И вообще я рисовал себе все иным. Мы уже больше недели на фронте, но ни развернутых знамен, ни окружений, ни даже особенного страха перед смертью - ничего не было; только длительные ночные переходы, бомбежки, обстрелы, и все время очень хотелось спать...
Ни командира, ни комиссара в штабе не видно; они, кажется, занимают отдельный дом. Милютина и Коваленко тоже нет.
Поначалу я решительно не знаю, к какой группе пристать, как держаться и, главное, что делать? Ведь должен я что-то делать, раз меня взяли сюда?.. Дождавшись, когда начальник штаба заканчивает диктовать, прошу у него письма Эрны. Пристроившись затем на лавке, старательно надписываю огрызком карандаша над немецкими словами русские, чтобы в политотделе легче было сделать полный перевод...
К обеду обстановка в штабе резко меняется.
Вдруг все летит кувырком.
Сперва до слуха доносится глухое гудение, и все настораживаются.
- Воздух! - распахнув дверь, выкрикивает кто-то. Потом почти одновременно слышится мощный звук близкого бомбового разрыва и могучее рокотание, сотрясающее стены избы.
Начальник штаба торопливо собирает со стола бумаги и запихивает в полевую сумку. Помощник по разведке и Малинин соскакивают с кровати. Телефонист у двери кричит:
- Товарищ третий, вас первый!
Начальник штаба большими шагами идет к ящику телефона. В эту минуту раздается еще более близкий взрыв - с печи сыплются связные.
Писаря поспешно укладывают папки в сундук. Новый оглушительный, до ломоты в ушах взрыв - начальник штаба бросает трубку и выскакивает в сени, на ходу цепляя крючки полушубка. Вслед за ним с непостижимой быстротой исчезают писаря, таща за ручки громоздкий сундук, вылетают наружу первый и второй помощники начальника штаба, У двери растерянно топчутся связные и один молоденький губошлепый телефонист, другой отправляется исправлять повреждение.
Малинин садится за стол начальника, Я присаживаюсь на край железной кровати, покрытой поверх досок плащ-палаткой. Ухает очередной взрыв.
- Между прочим, а почему ты не идешь в блиндаж?- певучим, медлительным тенорком спрашивает меня Малинин.
- В какой блиндаж?
Малинин удивленно уставляется на меня, будто я с неба свалился.
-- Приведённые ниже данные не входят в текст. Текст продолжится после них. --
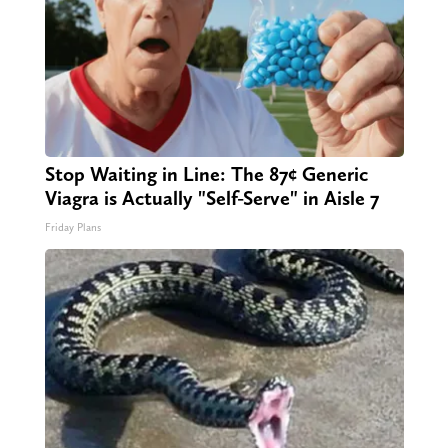
Stop Waiting in Line: The 87¢ Generic
Viagra is Actually "Self-Serve" in Aisle 7
Friday Plans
В этот момент что-то с жутким воем низвергается на нас, адски ударяет. Тоненько звякает стекло, вылетевшее из верхней части окна (нижняя забита досками).
- Вот,- произносит Малинин, снимая ушанку и стряхивая с нее песок.
- Да - отвечаю я.
- Пожалуй, пошли? - предлагает он.
Становятся слышны басовитые очереди авиационного пулемета. Бомбардировщики продолжают рокотать и выть, опускаясь в пике, но разрывов больше не раздается.
- Отбомбились,- говорю я,
- Да? - Малинин намеревается опять сесть.
- Может, посмотрим?
- Что ж, можно и посмотреть.
Он берет через плечо свой автомат ППШ, я - карабин, и мы выходим.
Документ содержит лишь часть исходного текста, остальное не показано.